President McKay specifically prayed that the tabernacle would be protected in the event of a war. Pearl Harbor, located 10 miles away, was bombed less than four months later. Brooks Haderlie, a former BYU–Hawaii archivist, explained, “Most people knew when war was coming, but at that point, literally no one knew Hawaii would be bombed. Everybody assumed Hawaii would be invaded by Japanese troops, but they were not expecting a bombing.”[1]

In the years that followed the attack, the downtown Honolulu tabernacle became a spiritual sanctuary for Latter-day Saint servicemen, Utt said.

Burton called for a complex rather than a single building. The proposal consisted of five principal buildings that were connected by covered walkways or lanais. The main building was the tabernacle itself. This 120-foot-by-45-foot chapel was designed to comfortably seat one thousand people. A choir loft, located behind the off-centered podium at the front of the tabernacle, seated 150 people and housed both a piano and an organ.
Connected at a right angle to the tabernacle chapel was a cultural hall with a hardwood floor. This 120-foot-by-40-foot hall would be separated from the chapel by heavy curtains. When the curtains were opened, chairs could be set up in the cultural hall, and seating for the tabernacle chapel would be doubled. The cultural hall was to be used for games and dances and would also have a stage at its far end for plays and entertainment.
The remaining buildings proposed for the complex included a long row of classrooms designed to flank outside courtyards, a building housing offices for ecclesiastical leaders, another chapel large enough for four hundred people to be used for local ward services, and a 141-foot tower to be built at the intersection of the two main structures to “balance the ensemble.”[38]
Burton designed the buildings so they could be opened on three sides to “take full advantage of the cooling trade winds and the shade of the fine old trees.”[2]

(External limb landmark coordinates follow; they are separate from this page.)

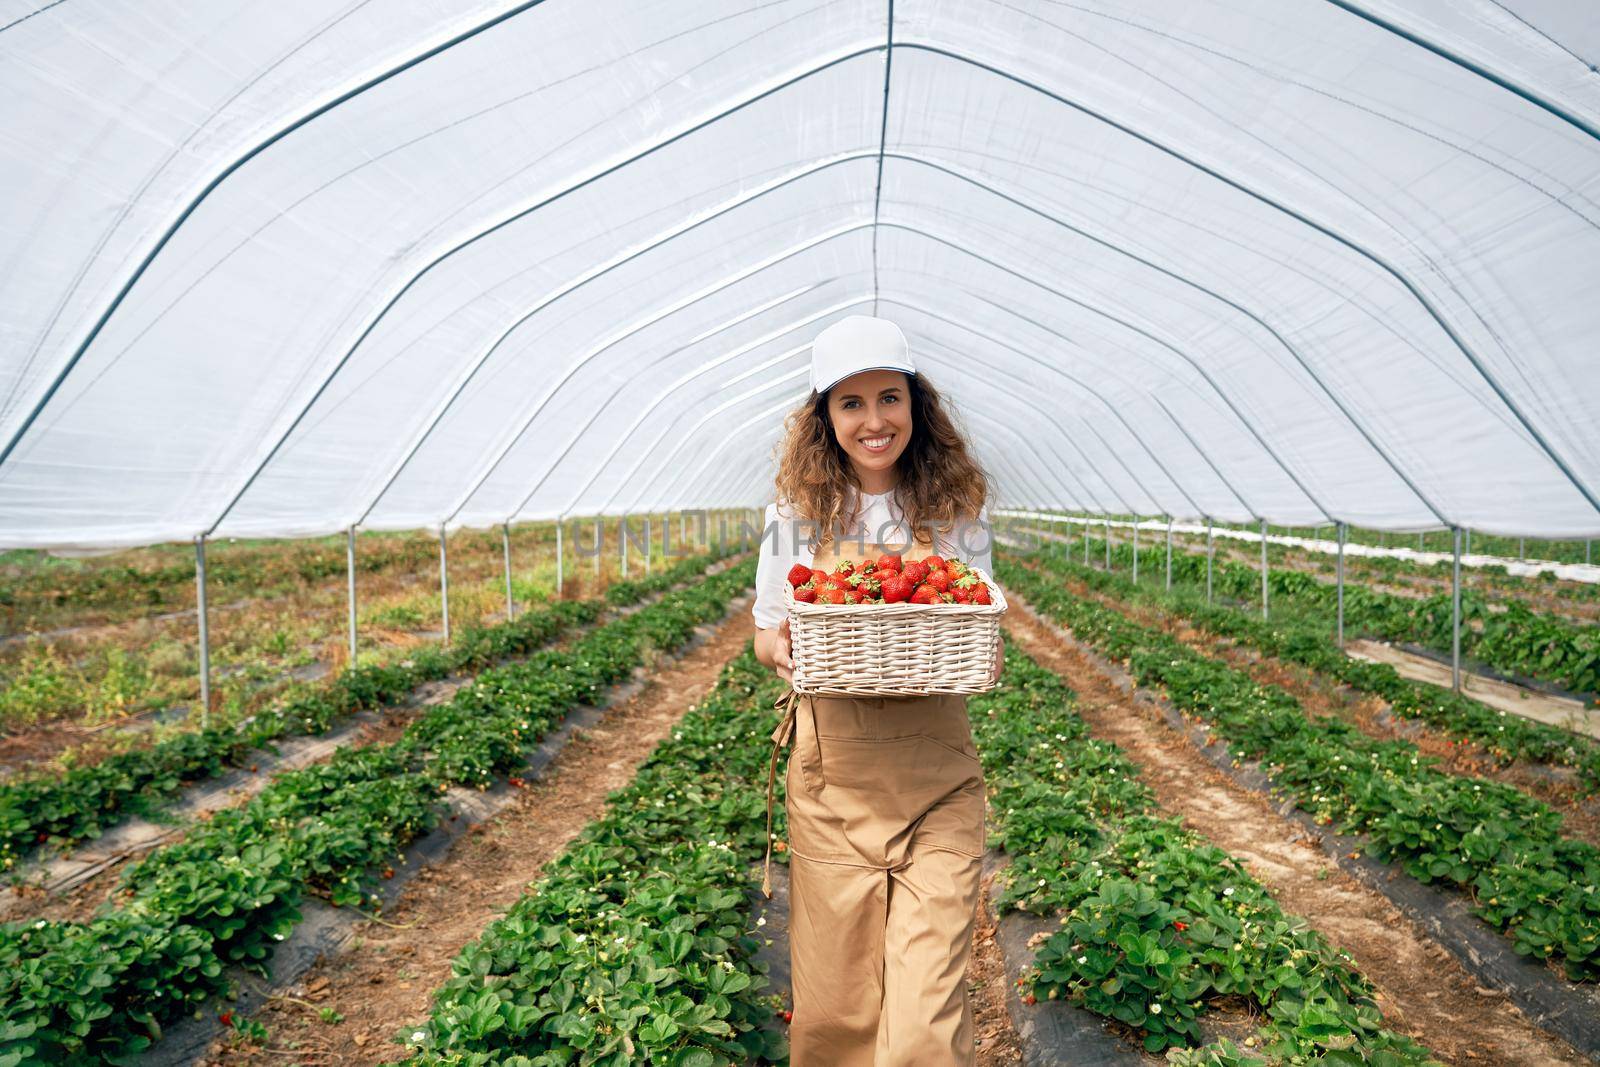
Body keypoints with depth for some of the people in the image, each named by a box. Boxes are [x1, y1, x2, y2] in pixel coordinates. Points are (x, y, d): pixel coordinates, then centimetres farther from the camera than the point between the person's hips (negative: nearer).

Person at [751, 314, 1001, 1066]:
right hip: (831, 772, 1)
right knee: (833, 996, 13)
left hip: (935, 772, 0)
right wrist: (780, 652, -15)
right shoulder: (796, 512, 1)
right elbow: (768, 635, 8)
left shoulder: (958, 507, 1)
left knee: (929, 1004, -1)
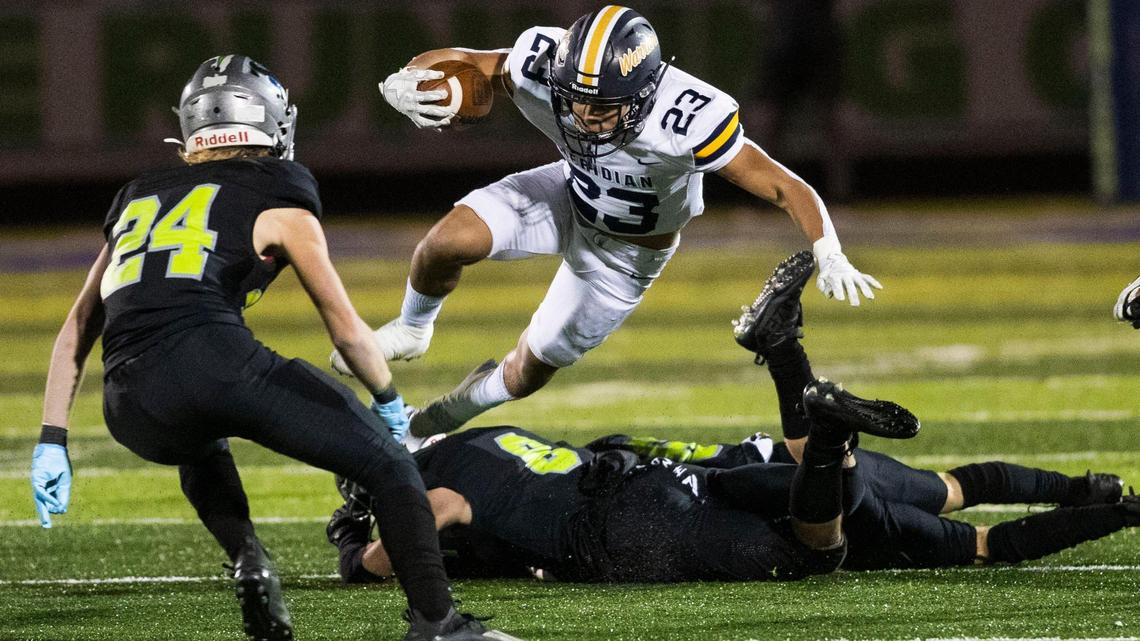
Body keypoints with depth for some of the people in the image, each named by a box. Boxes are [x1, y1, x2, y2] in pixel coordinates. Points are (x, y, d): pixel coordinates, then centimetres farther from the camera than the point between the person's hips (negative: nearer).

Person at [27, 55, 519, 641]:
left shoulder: (139, 198, 30)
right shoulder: (276, 199, 16)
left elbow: (77, 329, 28)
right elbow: (346, 330, 19)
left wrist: (52, 441, 29)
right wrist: (389, 402, 36)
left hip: (131, 413, 5)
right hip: (214, 360, -5)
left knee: (200, 448, 40)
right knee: (387, 465, 6)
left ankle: (248, 560, 14)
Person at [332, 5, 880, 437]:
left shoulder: (689, 121, -41)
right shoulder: (542, 68, -32)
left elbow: (785, 188, -35)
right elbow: (453, 62, -17)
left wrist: (828, 257, -51)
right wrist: (404, 84, -39)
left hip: (625, 254, -2)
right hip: (570, 196, 2)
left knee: (529, 371, 10)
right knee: (450, 240, -25)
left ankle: (466, 403, 46)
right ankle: (411, 330, 8)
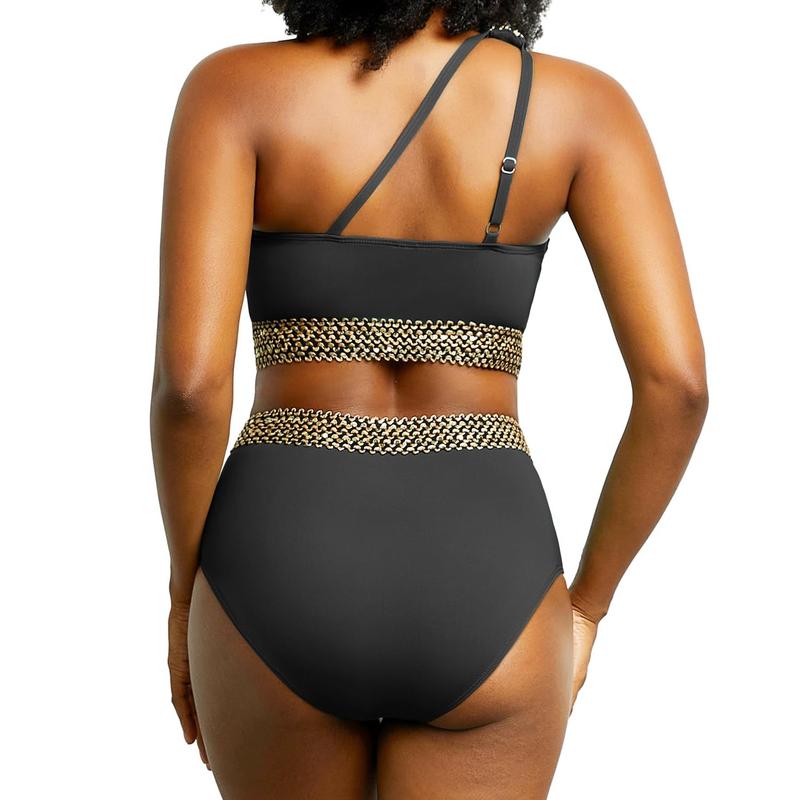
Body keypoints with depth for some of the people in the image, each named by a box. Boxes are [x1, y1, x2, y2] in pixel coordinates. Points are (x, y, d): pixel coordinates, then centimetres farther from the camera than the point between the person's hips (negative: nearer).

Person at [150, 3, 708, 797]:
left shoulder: (233, 87, -4)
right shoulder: (584, 103, 0)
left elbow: (190, 378, -13)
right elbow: (677, 382, -8)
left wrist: (188, 591, 4)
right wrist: (583, 607, 6)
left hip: (285, 583, 1)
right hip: (479, 601, 0)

The tabernacle's most identifiable feature is the large tile mosaic representing Christ which adorns the front of the chapel. It was done by Eugene Savage, who was head of the art department at Columbia University. The mosaic is made up of at least 100,000 tiny ceramic tiles.[3]

Eugene Savage's mosaic was created in his studio in New York, but delays due to the war prevented it being included for the tabernacle's dedication. The mosaic was finally installed and dedicated in 1943. Eugene Savage actually declined payment for his work on the mosaic of Christ because he felt it was an “honor and the peak of an artist’s career to be commissioned to do the Christ.”[4]

Thomas E. Daniels said that “For many years the illuminated tower of the tabernacle, rising 141 feet, served as a beacon even for ships at sea. It was exceeded in height only by the Aloha Tower."[5]

The building was upgraded and remodeled in 1974, 1987, and 1997.[6]